(Dataset items)

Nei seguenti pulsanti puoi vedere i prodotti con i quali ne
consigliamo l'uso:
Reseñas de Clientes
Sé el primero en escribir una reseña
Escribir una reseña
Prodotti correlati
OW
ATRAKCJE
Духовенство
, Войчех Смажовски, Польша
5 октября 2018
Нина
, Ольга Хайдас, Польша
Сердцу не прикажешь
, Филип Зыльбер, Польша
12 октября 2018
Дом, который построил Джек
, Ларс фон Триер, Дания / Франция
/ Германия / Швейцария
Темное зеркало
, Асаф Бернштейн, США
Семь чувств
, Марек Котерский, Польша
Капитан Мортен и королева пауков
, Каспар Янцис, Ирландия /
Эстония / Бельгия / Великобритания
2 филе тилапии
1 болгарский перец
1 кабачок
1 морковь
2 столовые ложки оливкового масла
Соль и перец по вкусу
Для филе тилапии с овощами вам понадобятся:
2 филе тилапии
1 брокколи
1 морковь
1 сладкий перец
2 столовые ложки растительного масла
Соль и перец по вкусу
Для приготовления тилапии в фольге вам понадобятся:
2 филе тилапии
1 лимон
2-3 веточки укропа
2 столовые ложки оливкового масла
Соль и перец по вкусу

◆ ACTIVITY
Filter the entries by the string "Польша" and copy each matching line.

◆ RESPONSE AREA
, Войчех Смажовски, Польша
, Ольга Хайдас, Польша
, Филип Зыльбер, Польша
, Марек Котерский, Польша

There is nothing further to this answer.